| Task instructions |
Below are the records. List every line holding the word "align".

| Data for processing |

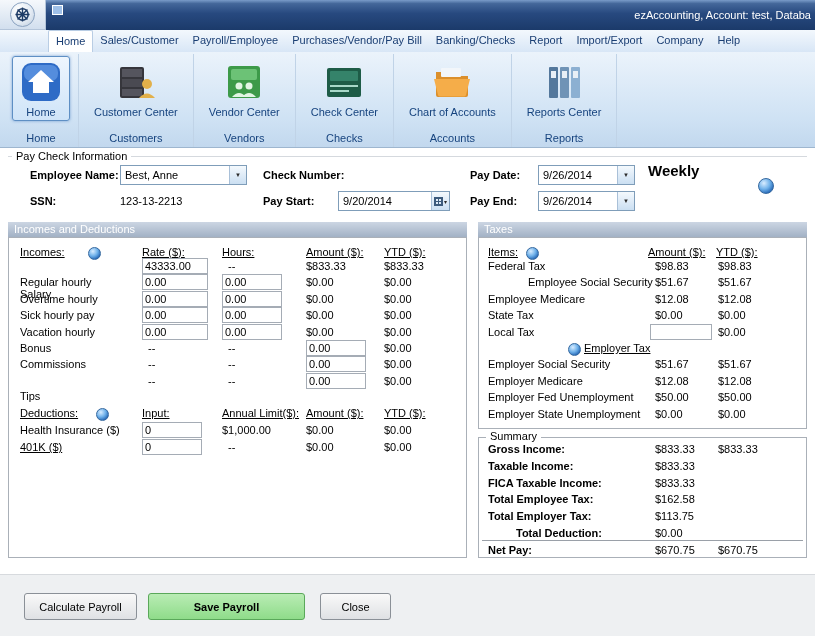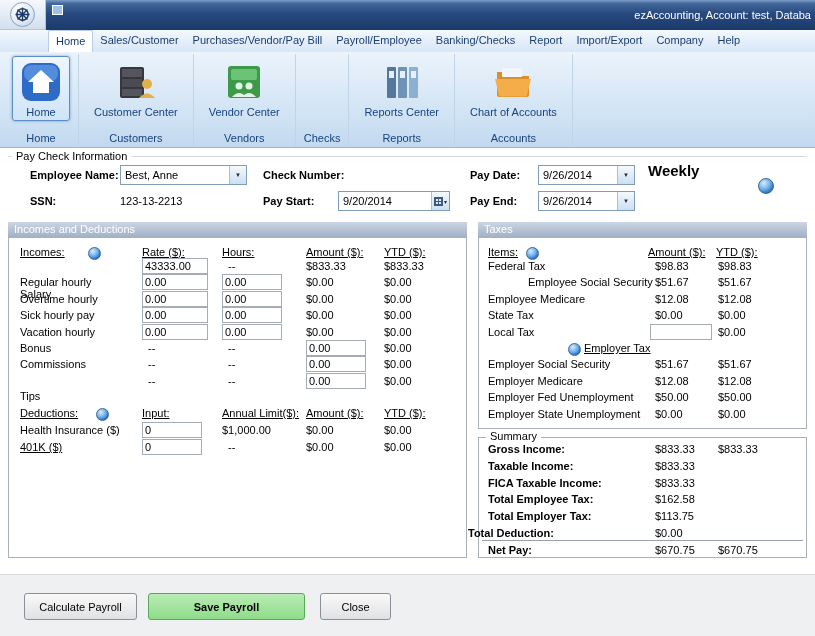--- a/index.html
+++ b/index.html
@@ -93,22 +93,22 @@
       <svg viewBox="0 0 24 24">
           <circle cx="12" cy="12" r="8" fill="none" stroke="#1d3b66" stroke-width="2.2"></circle>
           <path d="M12 2 v20 M2 12 h20 M5 5 l14 14 M19 5 l-14 14" stroke="#1d3b66" stroke-width="2"></path>
         </svg>
     </div>
   </div>
 
   <div class="menubar" id="menu-items">
       <div class="tab selected">Home</div>
       <div class="tab">Sales/Customer</div>
+      <div class="tab">Payroll/Employee</div>
       <div class="tab">Purchases/Vendor/Pay Bill</div>
-      <div class="tab">Payroll/Employee</div>
       <div class="tab">Banking/Checks</div>
       <div class="tab">Report</div>
       <div class="tab">Import/Export</div>
       <div class="tab">Company</div>
       <div class="tab">Help</div>
     </div>
 
   <div class="toolbar" id="toolbar-cells">
       <div class="tb-cell">
         <div class="tb-btn selected">
@@ -149,50 +149,61 @@
               <circle cx="27" cy="26" r="3.5" fill="#e2f5e4"></circle>
               <path d="M10 37 q7 -8 14 0 z" fill="#e2f5e4"></path>
               <path d="M20 37 q7 -8 14 0 z" fill="#e2f5e4"></path>
             </svg>
           </span>
           <div class="tb-lab">Vendor Center</div>
         </div>
         <div class="tb-cap">Vendors</div>
       </div>
       <div class="tb-cell">
+        <div class="tb-btn">
+          <span class="tb-icon">
+            <svg viewBox="0 0 44 44">
+              <rect x="5" y="8" width="34" height="29" rx="2" fill="#1e5c47"></rect>
+              <rect x="8" y="11" width="28" height="10" rx="1" fill="#35836a"></rect>
+              <rect x="8" y="25" width="28" height="2" fill="#a8d8c8"></rect>
+              <rect x="8" y="30" width="19" height="2" fill="#a8d8c8"></rect>
+            </svg>
+          </span>
+          <div class="tb-lab">Check Center</div>
+        </div>
         <div class="tb-cap">Checks</div>
+      </div>
+      <div class="tb-cell">
+        <div class="tb-btn">
+          <span class="tb-icon">
+            <svg viewBox="0 0 44 44">
+              <path d="M6 12 h13 l3 4 h16 v19 a2 2 0 0 1 -2 2 H8 a2 2 0 0 1 -2 -2 z" fill="#db8f2b"></path>
+              <rect x="11" y="8" width="20" height="9" rx="1" fill="#f2f6fa"></rect>
+              <path d="M4 19 h36 l-4 16 a2 2 0 0 1 -2 1.6 H10 a2 2 0 0 1 -2 -1.6 z" fill="#f5ad49"></path>
+            </svg>
+          </span>
+          <div class="tb-lab">Chart of Accounts</div>
+        </div>
+        <div class="tb-cap">Accounts</div>
       </div>
       <div class="tb-cell">
         <div class="tb-btn">
           <span class="tb-icon">
             <svg viewBox="0 0 44 44">
               <rect x="7" y="7" width="9" height="31" rx="1" fill="#54789c"></rect>
               <rect x="18" y="7" width="9" height="31" rx="1" fill="#6f93b6"></rect>
               <rect x="29" y="7" width="9" height="31" rx="1" fill="#8cb0d2"></rect>
               <rect x="9" y="11" width="5" height="7" fill="#e8eff6"></rect>
               <rect x="20" y="11" width="5" height="7" fill="#e8eff6"></rect>
               <rect x="31" y="11" width="5" height="7" fill="#e8eff6"></rect>
             </svg>
           </span>
           <div class="tb-lab">Reports Center</div>
         </div>
         <div class="tb-cap">Reports</div>
-      </div>
-      <div class="tb-cell">
-        <div class="tb-btn">
-          <span class="tb-icon">
-            <svg viewBox="0 0 44 44">
-              <path d="M6 12 h13 l3 4 h16 v19 a2 2 0 0 1 -2 2 H8 a2 2 0 0 1 -2 -2 z" fill="#db8f2b"></path>
-              <rect x="11" y="8" width="20" height="9" rx="1" fill="#f2f6fa"></rect>
-              <path d="M4 19 h36 l-4 16 a2 2 0 0 1 -2 1.6 H10 a2 2 0 0 1 -2 -1.6 z" fill="#f5ad49"></path>
-            </svg>
-          </span>
-          <div class="tb-lab">Chart of Accounts</div>
-        </div>
-        <div class="tb-cap">Accounts</div>
       </div>
     </div>
 
   <div class="pc-line"></div>
   <div class="pc-caption">Pay Check Information</div>
 
   <span class="lbl" style="left:30px;top:169px">Employee Name:</span>
   <div class="combo" style="left:120px;top:165px;width:127px">
     <span class="ctxt">Best, Anne</span>
     <span class="cbtn">▼</span>
@@ -337,21 +348,21 @@
       <span class="cell" style="left: 655px; top: 443px; pointer-events: auto;">$833.33</span>
       <span class="cell" style="left: 718px; top: 443px; pointer-events: auto;">$833.33</span>
       <span class="cell b" style="left: 488px; top: 459.8px; pointer-events: auto;">Taxable Income:</span>
       <span class="cell" style="left: 655px; top: 459.8px; pointer-events: auto;">$833.33</span>
       <span class="cell b" style="left: 488px; top: 476.6px; pointer-events: auto;">FICA Taxable Income:</span>
       <span class="cell" style="left: 655px; top: 476.6px; pointer-events: auto;">$833.33</span>
       <span class="cell b" style="left: 488px; top: 493.4px; pointer-events: auto;">Total Employee Tax:</span>
       <span class="cell" style="left: 655px; top: 493.4px; pointer-events: auto;">$162.58</span>
       <span class="cell b" style="left: 488px; top: 510.2px; pointer-events: auto;">Total Employer Tax:</span>
       <span class="cell" style="left: 655px; top: 510.2px; pointer-events: auto;">$113.75</span>
-      <span class="cell b" style="left: 468px; top: 527px; pointer-events: auto; text-align: center;">Total Deduction:</span>
+      <span class="cell b" style="left: 516px; top: 527px; pointer-events: auto; text-align: center;">Total Deduction:</span>
       <span class="cell" style="left: 655px; top: 527px; pointer-events: auto;">$0.00</span>
       <span class="cell b" style="left: 488px; top: 543.8px; pointer-events: auto;">Net Pay:</span>
       <span class="cell" style="left: 655px; top: 543.8px; pointer-events: auto;">$670.75</span>
       <span class="cell" style="left: 718px; top: 543.8px; pointer-events: auto;">$670.75</span>
     </div>
 
   <div class="bottombar"></div>
   <button class="btn" style="left:24px;top:593px;width:113px">Calculate Payroll</button>
   <button class="btn save" style="left:148px;top:593px;width:157px">Save Payroll</button>
   <button class="btn" style="left:320px;top:593px;width:71px">Close</button>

| Answer for this exercise |
-      <span class="cell b" style="left: 468px; top: 527px; pointer-events: auto; text-align: center;">Total Deduction:</span>
+      <span class="cell b" style="left: 516px; top: 527px; pointer-events: auto; text-align: center;">Total Deduction:</span>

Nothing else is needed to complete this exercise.